Can one-minute videos really change the world? Year 10 student at St Clare’s Catholic High School in Taree, Yolanta Guthridge and Makayla Harris, believe so. They created some striking productions for the Videos for Change competition that also feature their classmates Cooper Twemlow, Ryan Stewart, Medinah Wells and Cassidy Donovan.

https://australia.videosforchange.org/voting/4e67772e-a7e6-4f48-b37b-4c77dfb2459c

Yolanta’s motivation was youth mental health.

“Even in this day and age, when mental illnesses are so often a topic of conversation, for most people, there is still a lack of awareness,” Yolanta says. “You only have to look as far as our school grounds, where people jokingly ask, ‘are you OK?’, without pausing to consider that the answer may actually be no, and if so, what they can do about that.

“Many people think they will know what to do when they are in that situation, unaware that there is a possibility that they already are, and by failing to take the first step and start a conversation, they are proving that they don’t know what to do.”

Neither Yolanta nor Makayla study videography at St Clare’s but they set out making the videos with the aim of challenging people to realise that perhaps they are not as informed as they think.

“Every day, we hear stories of young people who have gone above and beyond, inspiring others and changing the world,” Yolanta says. “Everyone is constantly saying to us ‘it’s your generation that are going to create tomorrow’s world’.

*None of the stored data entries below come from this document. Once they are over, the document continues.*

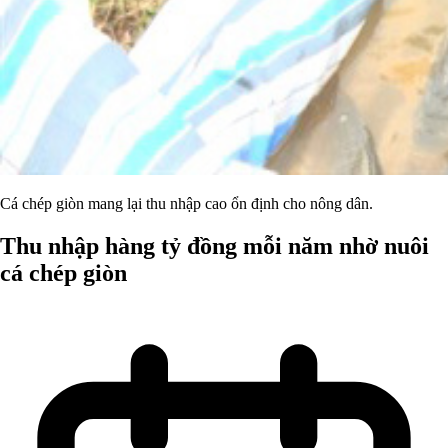
Cá chép giòn mang lại thu nhập cao ổn định cho nông dân.
Thu nhập hàng tỷ đồng mỗi năm nhờ nuôi
cá chép giòn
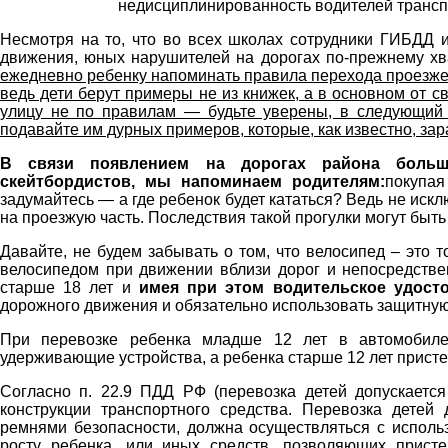
недисциплинированность водителей трансп
Несмотря на то, что во всех школах сотрудники ГИБДД 
движения, юных нарушителей на дорогах по-прежнему хв
ежедневно ребенку напоминать правила перехода проезже
ведь дети берут примеры не из книжек, а в основном от с
улицу не по правилам — будьте уверены, в следующий р
подавайте им дурных примеров, которые, как известно, зар
В связи появлением на дорогах района большо
скейтбордистов, мы напоминаем родителям:
покупая
задумайтесь — а где ребенок будет кататься? Ведь не иск
на проезжую часть. Последствия такой прогулки могут быт
Давайте, не будем забывать о том, что велосипед – это
велосипедом при движении вблизи дорог и непосредствен
старше 18 лет и
имея при этом водительское удост
дорожного движения и обязательно использовать защитну
При перевозке ребенка младше 12 лет в автомобиле,
удерживающие устройства, а ребенка старше 12 лет прист
Согласно п. 22.9 ПДД РФ (перевозка детей допускается
конструкции транспортного средства. Перевозка детей 
ремнями безопасности, должна осуществляться с исполь
росту ребенка, или иных средств, позволяющих прист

“As a young person, it can feel different to make a change. When so few people listen to us, it makes us feel powerless. An opportunity like Videos for Change allows us to raise our voices and make a real difference to the world of which we are one day going to be the caretakers.”

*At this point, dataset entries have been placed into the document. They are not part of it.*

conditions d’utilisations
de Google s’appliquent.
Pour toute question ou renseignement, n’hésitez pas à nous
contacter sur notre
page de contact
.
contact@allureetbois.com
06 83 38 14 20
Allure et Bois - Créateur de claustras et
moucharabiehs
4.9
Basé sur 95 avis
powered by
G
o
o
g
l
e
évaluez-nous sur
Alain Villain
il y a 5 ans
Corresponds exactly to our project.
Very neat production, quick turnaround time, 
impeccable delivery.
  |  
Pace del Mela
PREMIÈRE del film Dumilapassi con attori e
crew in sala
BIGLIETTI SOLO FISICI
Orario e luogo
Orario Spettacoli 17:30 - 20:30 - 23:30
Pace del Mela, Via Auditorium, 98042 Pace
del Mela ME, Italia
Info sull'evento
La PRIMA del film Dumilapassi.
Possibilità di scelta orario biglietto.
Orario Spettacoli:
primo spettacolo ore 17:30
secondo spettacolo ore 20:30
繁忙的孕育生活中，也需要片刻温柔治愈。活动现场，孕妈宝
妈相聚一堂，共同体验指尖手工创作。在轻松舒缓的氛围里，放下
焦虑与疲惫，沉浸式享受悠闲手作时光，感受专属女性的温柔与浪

St Clare’s teacher Todd Curtis is encouraging people to vote once they watch the video.

“You can vote as many times as you like,” Mr Curtis says. “This was the only entry from St Clare’s. It is not something they were required to do for school, it’s just something they wanted to do to make a difference.

“They are a really great group of students, but Makayla and Yolanta were the driving force towards the creation of the video.”

Videos for Change is a platform for young people to develop confidence, practise social advocacy and build valuable 21st-century skills. They do this through the sharing of one-minute videos. Nominations closed on 21 September and voting closes on 2 November.